■ Brief
The lines to repeat are those below from the one containing "Office | Mobile |" down to the one containing "401 Collins Street, Melbourne, Victoria, 3000", both included; reproduce them exactly and nothing else.

■ Provided records
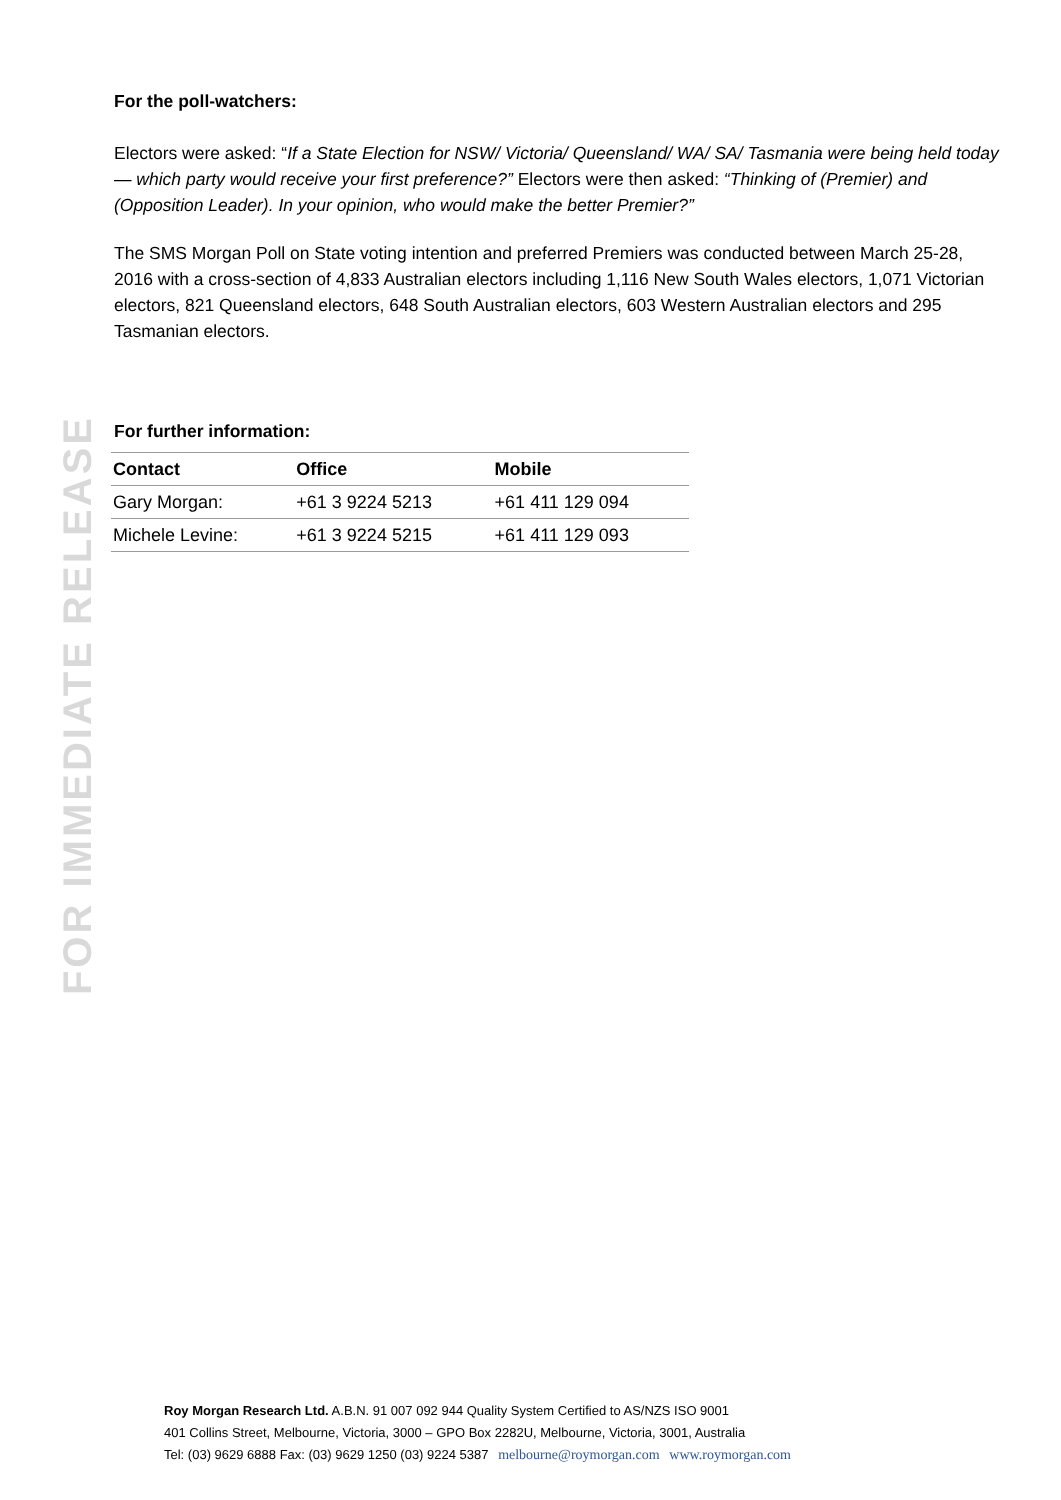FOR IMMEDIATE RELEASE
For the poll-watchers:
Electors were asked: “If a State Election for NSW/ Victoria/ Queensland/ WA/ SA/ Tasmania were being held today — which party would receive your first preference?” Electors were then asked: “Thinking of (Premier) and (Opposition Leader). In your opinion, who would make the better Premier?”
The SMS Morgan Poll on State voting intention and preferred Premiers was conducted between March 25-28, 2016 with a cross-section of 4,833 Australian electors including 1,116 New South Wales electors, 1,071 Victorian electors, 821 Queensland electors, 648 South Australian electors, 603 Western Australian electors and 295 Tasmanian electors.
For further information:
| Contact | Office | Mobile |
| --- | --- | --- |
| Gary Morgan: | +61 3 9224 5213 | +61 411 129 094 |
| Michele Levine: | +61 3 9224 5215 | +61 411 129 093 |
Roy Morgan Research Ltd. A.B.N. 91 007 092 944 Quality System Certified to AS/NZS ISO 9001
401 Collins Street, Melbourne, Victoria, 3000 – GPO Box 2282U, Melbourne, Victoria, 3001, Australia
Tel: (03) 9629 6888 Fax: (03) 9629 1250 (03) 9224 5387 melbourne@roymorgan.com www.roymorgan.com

■ Response to the task
| Contact | Office | Mobile |
| --- | --- | --- |
| Gary Morgan: | +61 3 9224 5213 | +61 411 129 094 |
| Michele Levine: | +61 3 9224 5215 | +61 411 129 093 |
Roy Morgan Research Ltd. A.B.N. 91 007 092 944 Quality System Certified to AS/NZS ISO 9001
401 Collins Street, Melbourne, Victoria, 3000 – GPO Box 2282U, Melbourne, Victoria, 3001, Australia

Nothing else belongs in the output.